From those first two flop-eared Nubians, things escalated, as things do with goats. Take one doe, breed her to a buck, and five months later you have milk... and more goats. Cute little kid goats that you can't bear to part with. Soon our two goats had become thirty.
By then, we had acquired our own buck and learned why goats have the reputation for smelling bad. Angel and Merry had no odor at all. Does don't. Bucks are a different story. The buck's musk glands are designed to attract every doe within fifty miles and repel everything else. And they do.
We also learned that some people (like me) get very attached to goats, and tend to spend all their time either with their animals or talking about them. Others (like Johnny) prefer a normal existence. Goat lovers are almost invariably married to goat resisters.
In a very few years, I progressed (or regressed, depending on your point of view) from mere goatkeeper status to that of full-fledged Dairy Goat Breeder.
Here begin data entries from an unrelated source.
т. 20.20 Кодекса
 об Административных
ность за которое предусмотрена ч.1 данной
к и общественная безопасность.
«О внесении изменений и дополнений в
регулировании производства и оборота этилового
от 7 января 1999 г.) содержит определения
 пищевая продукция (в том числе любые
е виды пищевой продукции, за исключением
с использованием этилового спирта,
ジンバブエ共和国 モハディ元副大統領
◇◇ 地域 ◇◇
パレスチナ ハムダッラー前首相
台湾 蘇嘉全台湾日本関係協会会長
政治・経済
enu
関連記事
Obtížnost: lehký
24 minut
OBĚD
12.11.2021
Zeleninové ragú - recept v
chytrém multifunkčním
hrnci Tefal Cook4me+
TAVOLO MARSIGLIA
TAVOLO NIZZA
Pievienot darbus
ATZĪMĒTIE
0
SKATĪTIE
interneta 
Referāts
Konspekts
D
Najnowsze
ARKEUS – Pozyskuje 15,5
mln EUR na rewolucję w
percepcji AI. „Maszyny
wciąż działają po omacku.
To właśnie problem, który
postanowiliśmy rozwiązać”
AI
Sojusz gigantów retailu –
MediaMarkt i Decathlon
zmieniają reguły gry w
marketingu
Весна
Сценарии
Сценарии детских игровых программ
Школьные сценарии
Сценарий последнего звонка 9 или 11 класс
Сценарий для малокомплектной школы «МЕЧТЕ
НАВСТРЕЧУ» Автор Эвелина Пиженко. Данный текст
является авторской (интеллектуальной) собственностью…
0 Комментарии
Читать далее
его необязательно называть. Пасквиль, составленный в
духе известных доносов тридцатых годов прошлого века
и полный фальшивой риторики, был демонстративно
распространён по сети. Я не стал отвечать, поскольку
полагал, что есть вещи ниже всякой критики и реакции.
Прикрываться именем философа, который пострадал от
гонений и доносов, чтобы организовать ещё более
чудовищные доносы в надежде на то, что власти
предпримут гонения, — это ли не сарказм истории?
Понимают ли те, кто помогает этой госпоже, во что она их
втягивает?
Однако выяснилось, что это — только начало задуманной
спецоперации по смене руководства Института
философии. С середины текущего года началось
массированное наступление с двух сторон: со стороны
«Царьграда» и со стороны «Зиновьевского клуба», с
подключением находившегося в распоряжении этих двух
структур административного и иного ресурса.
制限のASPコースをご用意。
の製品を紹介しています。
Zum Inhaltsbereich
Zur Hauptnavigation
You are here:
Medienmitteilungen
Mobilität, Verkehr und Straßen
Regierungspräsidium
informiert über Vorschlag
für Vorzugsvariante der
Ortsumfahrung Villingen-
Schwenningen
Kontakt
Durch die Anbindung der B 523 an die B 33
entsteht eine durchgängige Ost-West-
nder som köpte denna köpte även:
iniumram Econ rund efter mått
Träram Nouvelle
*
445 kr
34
A Dairy Goat Breeder is someone who has too many goats producing too much milk who deliberately breeeds them together to create even more goats each producing even more milk. This is called genetic progress. The goat owner progresses from mere eccentricity to udder lunacy.
Then came the show bug. The show bug is an insidious insect that affects livestock breeders the world over. It causes them to spend many hours of hard work and much money dragging their animals around a dusty show ring while slightly saner people watch. I was bitten years ago. There is no cure.
For me and other goat crazies, life in the goat lane revolves around a four season calendar. Here in western Oregon, those seasons tend to run together: kidding season (winter and spring), show season (spring, summer, and fall), breeding season (fall and winter), and the-two-weeks-between-the-end-of-breeding-season-and-the-beginning-of-kidding-season.
That is, if we're lucky we have two weeks between the end of breeding season and the beginning of kidding season. That's when we reacquaint ourselves with our families. Sometimes, we're surprised to learn our families have grown up and left home while we were out in the barn trimming hooves.
Life in the Goat Lane is a collection of tales about my twenty, crazy, fun-filled years with goats. The first twenty.